Dave Farrell General Manager, Mainstream Oscilloscopes, Tektronix
Engineers involved in mixed-signal embedded designs need to work in three domains, according to Dave Farrell, general manager, Mainstream Oscilloscopes, at Tektronix. Consequently, Tektronix has evolved its mainstream oscilloscope lineup to ensure that customers will have access to analog, logic, and RF capabilities.
In February, for instance, the company announced that its MDO4000B Series of mixed-domain oscilloscopes now are available at the same price point as MSO4000B mixed-signal oscilloscopes, which will be phased out. Introduced in August 2011, the Tektronix mixed-domain oscilloscopes can capture time-correlated analog, digital, and RF signals for a complete system view of a user’s device. Available analog bandwidth ranges from 100 MHz to 1 GHz with a 2.5- or 5-GS/s sample rate and a 20-Mpoints record length.
Also in February, the company debuted its MDO3000 Series of mixed-domain oscilloscopes, each of which includes a spectrum analyzer and an optional logic analyzer, protocol analyzer, arbitrary function generator, and digital voltmeter. The scopes offer 100-MHz to 1-GHz bandwidths along with a spectrum-analyzer channel matching the scope’s bandwidth. Optionally, the spectrum-analyzer channel on any model can be expanded to 3 GHz—along with a 3-GHz capture bandwidth.
According to Farrell, Tektronix has added RF capability to its mainstream oscilloscopes to accelerate the adoption of mixed-domain capability in the market and move it beyond niche applications. “It took 10 to 15 years for mixed-signal scopes as a category to capture the majority of the market,” he said. “We are two and a half years into this mixed-domain-oscilloscope endeavor, and our growth rates still look fantastic.”
Farrell said studies show that 45% of oscilloscope users employ a spectrum analyzer several times per month and 67% use one occasionally. “We see that percentage only going higher as more wireless is integrated into designs,” he said. RF capability is no longer needed just for EMI compliance—it’s needed throughout the mixed-signal project design and debug cycle, he added.
Thus far, competitors have not directly responded to Tektronix’s mixed-domain instruments beyond features such as new oscilloscope user interfaces that provide convenient access to FFT functionality. “We do expect our competitors to respond, but we are not surprised they haven’t responded yet,” Farrell said. “The MDO represents a significant technology shift and hardware development effort that’s not easily copied.” Tektronix has filed more than 30 patents on MDO technology, he said, adding that beyond patent protection, it is simply not easy to build a spectrum analyzer with a 3-GHz capture bandwidth—a specification important for EMI applications in which engineers don’t know the frequency of the noise source they are chasing.

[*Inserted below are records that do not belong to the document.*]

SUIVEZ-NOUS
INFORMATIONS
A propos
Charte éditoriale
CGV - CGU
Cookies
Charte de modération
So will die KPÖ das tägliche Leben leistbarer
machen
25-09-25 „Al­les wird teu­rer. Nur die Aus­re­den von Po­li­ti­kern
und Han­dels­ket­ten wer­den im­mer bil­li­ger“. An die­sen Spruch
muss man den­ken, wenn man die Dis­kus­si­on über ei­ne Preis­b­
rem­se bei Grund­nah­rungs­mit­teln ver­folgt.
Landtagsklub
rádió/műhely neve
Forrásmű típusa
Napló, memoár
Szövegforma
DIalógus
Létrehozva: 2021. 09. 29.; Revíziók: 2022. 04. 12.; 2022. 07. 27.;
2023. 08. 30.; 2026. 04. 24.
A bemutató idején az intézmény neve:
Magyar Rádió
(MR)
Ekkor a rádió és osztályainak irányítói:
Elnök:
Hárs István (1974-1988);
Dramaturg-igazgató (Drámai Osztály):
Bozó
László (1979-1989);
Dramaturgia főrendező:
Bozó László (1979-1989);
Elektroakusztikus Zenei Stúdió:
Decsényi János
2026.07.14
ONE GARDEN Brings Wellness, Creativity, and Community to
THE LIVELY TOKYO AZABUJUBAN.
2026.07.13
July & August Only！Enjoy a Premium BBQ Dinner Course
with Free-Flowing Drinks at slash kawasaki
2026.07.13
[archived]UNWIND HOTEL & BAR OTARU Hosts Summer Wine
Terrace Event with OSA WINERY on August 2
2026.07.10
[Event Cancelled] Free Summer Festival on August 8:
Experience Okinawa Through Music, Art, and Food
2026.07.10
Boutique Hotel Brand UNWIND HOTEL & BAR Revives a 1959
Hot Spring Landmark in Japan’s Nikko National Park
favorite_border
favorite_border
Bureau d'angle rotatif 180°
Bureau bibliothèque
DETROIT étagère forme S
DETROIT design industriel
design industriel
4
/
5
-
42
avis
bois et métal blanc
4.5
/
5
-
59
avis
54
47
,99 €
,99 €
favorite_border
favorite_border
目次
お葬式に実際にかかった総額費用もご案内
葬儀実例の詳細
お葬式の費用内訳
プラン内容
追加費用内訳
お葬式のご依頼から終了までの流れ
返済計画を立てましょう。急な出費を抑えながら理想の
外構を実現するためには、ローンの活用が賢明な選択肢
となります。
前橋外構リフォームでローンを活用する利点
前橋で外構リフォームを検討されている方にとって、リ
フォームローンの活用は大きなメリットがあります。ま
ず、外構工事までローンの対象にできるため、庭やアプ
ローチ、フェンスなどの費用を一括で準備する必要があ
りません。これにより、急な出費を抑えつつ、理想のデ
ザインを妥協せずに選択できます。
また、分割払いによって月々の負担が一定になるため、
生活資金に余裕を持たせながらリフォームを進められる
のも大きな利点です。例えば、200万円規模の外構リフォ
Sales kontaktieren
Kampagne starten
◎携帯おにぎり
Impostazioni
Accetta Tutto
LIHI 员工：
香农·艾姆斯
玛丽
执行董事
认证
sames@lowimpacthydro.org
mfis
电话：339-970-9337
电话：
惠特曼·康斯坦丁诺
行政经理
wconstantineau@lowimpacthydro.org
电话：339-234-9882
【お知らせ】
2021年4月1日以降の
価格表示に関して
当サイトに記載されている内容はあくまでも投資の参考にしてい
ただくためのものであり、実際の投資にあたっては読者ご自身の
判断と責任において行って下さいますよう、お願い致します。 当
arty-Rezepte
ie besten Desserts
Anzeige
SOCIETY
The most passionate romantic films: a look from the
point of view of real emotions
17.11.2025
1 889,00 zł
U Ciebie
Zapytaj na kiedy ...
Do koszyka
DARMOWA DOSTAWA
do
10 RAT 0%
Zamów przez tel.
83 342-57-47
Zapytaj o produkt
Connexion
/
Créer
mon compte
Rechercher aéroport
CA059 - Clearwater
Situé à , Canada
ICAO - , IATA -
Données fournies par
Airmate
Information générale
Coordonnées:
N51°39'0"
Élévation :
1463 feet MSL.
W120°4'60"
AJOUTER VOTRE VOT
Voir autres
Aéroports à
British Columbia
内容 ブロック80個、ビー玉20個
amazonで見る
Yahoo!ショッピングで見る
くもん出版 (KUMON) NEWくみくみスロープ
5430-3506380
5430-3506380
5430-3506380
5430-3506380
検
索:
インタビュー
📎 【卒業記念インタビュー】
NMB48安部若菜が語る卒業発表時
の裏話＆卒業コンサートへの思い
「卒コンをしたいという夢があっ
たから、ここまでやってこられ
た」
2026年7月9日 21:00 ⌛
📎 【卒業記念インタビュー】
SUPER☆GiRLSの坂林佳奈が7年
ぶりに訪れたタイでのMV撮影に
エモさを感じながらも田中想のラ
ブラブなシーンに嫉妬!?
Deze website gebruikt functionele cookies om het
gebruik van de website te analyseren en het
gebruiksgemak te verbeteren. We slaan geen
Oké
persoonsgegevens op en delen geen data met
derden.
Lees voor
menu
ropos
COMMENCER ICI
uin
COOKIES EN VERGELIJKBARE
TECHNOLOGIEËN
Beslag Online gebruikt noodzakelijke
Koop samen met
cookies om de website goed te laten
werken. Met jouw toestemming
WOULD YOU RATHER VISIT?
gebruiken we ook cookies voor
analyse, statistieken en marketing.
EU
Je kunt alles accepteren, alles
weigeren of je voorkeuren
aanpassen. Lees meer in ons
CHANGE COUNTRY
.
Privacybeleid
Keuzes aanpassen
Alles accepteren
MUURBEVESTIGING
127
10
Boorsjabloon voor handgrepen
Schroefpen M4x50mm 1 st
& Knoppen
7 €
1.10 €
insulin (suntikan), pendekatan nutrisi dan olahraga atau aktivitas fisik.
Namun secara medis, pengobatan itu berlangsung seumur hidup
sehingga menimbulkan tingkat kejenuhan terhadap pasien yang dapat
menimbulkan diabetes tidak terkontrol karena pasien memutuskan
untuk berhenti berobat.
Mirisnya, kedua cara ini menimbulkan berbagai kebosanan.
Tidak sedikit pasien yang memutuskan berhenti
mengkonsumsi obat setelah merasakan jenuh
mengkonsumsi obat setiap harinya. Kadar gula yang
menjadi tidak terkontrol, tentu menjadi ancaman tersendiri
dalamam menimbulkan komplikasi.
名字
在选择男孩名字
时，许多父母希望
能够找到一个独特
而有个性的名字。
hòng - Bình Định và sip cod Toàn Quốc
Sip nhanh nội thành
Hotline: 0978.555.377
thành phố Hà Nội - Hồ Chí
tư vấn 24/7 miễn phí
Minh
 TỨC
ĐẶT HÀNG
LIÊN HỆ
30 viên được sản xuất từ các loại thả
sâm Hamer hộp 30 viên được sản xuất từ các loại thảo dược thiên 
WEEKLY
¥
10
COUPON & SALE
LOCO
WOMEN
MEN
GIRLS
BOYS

As for comparison with oscilloscope-based FFTs, Farrell said a dedicated spectrum-analyzer channel provides “far better RF performance”—about 65 dB of dynamic range for the spectrum analyzer vs. about 45 dB for the FFT. Further, spectrum-analyzer bandwidth extends to 6 GHz on the MDO4000 models and 3 GHz on the MDO3000 instruments; with FFT, you are limited to the analog bandwidth of the scope you purchased with further degradation due to the scope’s 3-dB roll-off. To achieve RF performance comparable to the MDO models with an FFT, Farrell said, you probably would need to buy a 12.5-GHz scope—”and we know the price tag for that.”
Farrell said that mixed-domain oscilloscopes won’t replace dedicated instruments. In fact, he said, “We see a ton of overlap between our mainstream and performance oscilloscopes.” The mainstream scopes, he said, are personally assigned to engineers, who share lab-grade instruments that would not be cost-effective to assign individually. But, he said, a personally assigned MDO3000, which starts at $3,500, provides 80% to 90% of the functionality that an engineer needs. At the high end, a 1-GHz, four-channel model with AFG, MSO, and a 3-GHz spectrum analyzer would cost $18,650; Farrell estimated that similar standalone instrumentation would cost more than $27,500.
“Our goal is to make customers as efficient as possible throughout their design process, so we are going to provide features that provide faster time to insight,” Farrell said. Such features will include, for example, support for evolving serial standards. Finally, he said, “An often overlooked but highly valued part of the whole solution to the customer is the area of probing. You’ve got to think more and more about that probing experience, and that’s a big part of why we moved to active probes as a standard part of our lineup.”